Like us, many other developing countries are struggling to beat the pandemic: India is battling with staggering new infection rates whilst Taiwan recently introduced much stricter social-distancing measures. In the developed world, most countries in the European Union (EU) are easing restrictions, even though epidemiologists worry that the shift to normality is premature. In earnings news, we have reached the end of the first quarter of the earnings season, and it appears that United States (US)- based companies continue to reign supreme. In their latest reports, 87% of S&P 500 companies (an index of the 500 largest
firms in the US) beat earnings expectations. Despite this good news, markets took the news with a pinch of salt, being more concerned with the recent announcement about inflation.
Although analysts expected an annual inflation print of 3.6%, already much higher than what we usually see from the US, inflation was reported to be 4.2% during April. This marks the greatest increase since 2008. One of the most surprising price shocks was that of used cars, where prices increased by 10% month-on-month. This increase was the single-greatest increase in used car prices since starting to collect data in 1953. High price increases, like these, have caused many investors to doubt the US Federal Reserve’s (Fed’s) guidance about inflation only being temporary. Many now fear that higher levels of inflation
will take hold, in which case the Fed will have to unwind their very accommodative monetary support much quicker than anticipated. Less support means less easy money, which will lead to market uncertainty and volatility.

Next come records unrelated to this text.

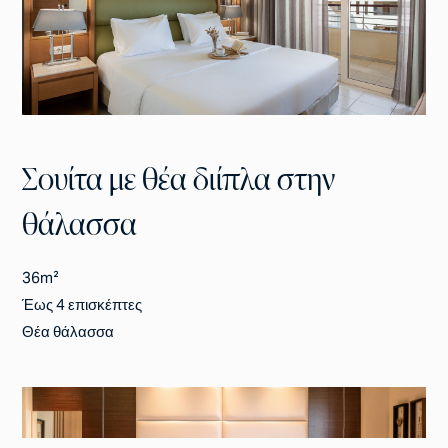
Σουίτα με θέα διίπλα στην
θάλασσα
36m²
Έως 4 επισκέπτες
Θέα θάλασσα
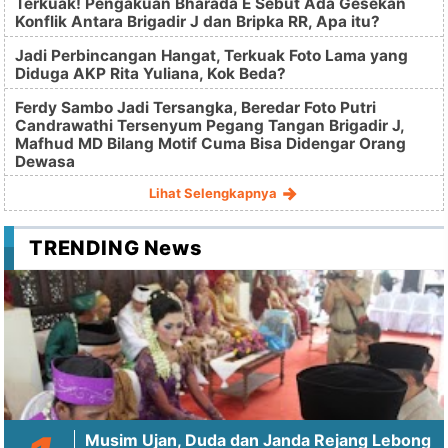
Terkuak! Pengakuan Bharada E Sebut Ada Gesekan
Konflik Antara Brigadir J dan Bripka RR, Apa itu?
Jadi Perbincangan Hangat, Terkuak Foto Lama yang
Diduga AKP Rita Yuliana, Kok Beda?
Ferdy Sambo Jadi Tersangka, Beredar Foto Putri
Candrawathi Tersenyum Pegang Tangan Brigadir J,
Mafhud MD Bilang Motif Cuma Bisa Didengar Orang
Dewasa
Lihat Selengkapnya
TRENDING News
Musim Ujan, Duda dan Janda Rejang Lebong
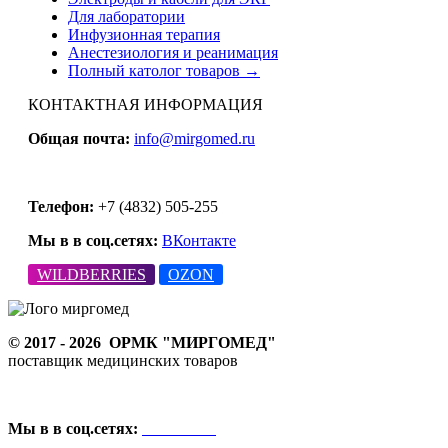
Для лаборатории
Инфузионная терапия
Анестезиология и реанимация
Полный католог товаров →
КОНТАКТНАЯ ИНФОРМАЦИЯ
Общая почта:
info@mirgomed.ru
Телефон:
+7 (4832) 505-255
Мы в в соц.сетях:
ВКонтакте
WILDBERRIES
OZON
© 2017 - 2026
ОРМК "МИРГОМЕД"
поставщик медицинских товаров
Мы в в соц.сетях:
ВКонтакте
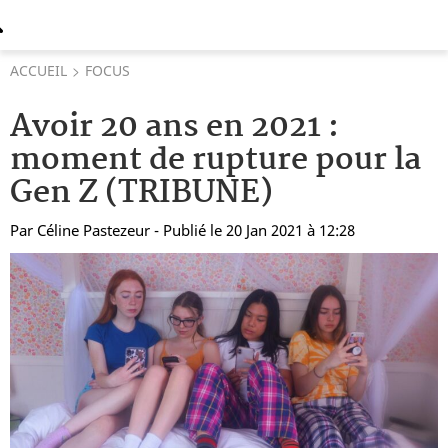
ACCUEIL
FOCUS
Avoir 20 ans en 2021 :
moment de rupture pour la
Gen Z (TRIBUNE)
Par
Céline Pastezeur
- Publié le 20 Jan 2021 à 12:28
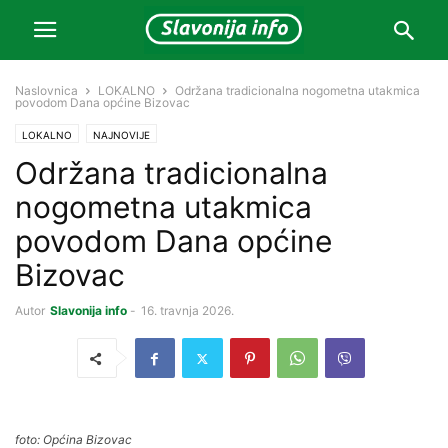
Naslovnica
LOKALNO
Održana tradicionalna nogometna utakmica
povodom Dana općine Bizovac
LOKALNO
NAJNOVIJE
Održana tradicionalna
nogometna utakmica
povodom Dana općine
Bizovac
Autor
Slavonija info
-
16. travnja 2026.
foto: Općina Bizovac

We conclude with some more interesting news from South Africa: you might have noticed a tomato shortage during your last visit to your local grocer, or perhaps you could not find quality tomatoes, or tomato prices were extremely high. Prices shot up owing to a supply shortage after severe rains in early 2021 ruined crops. Farmers received more rain in January and February than they usually receive in a full year. This shortage caused an increase in tomato prices well beyond R20 000 per ton. Luckily, a short growth cycle means that the inconvenience was short-lived. Since the highs at the end of April, the price has
fallen back to around R11 000 per ton and should continue to do so as the 20% shortage is eventually eradicated.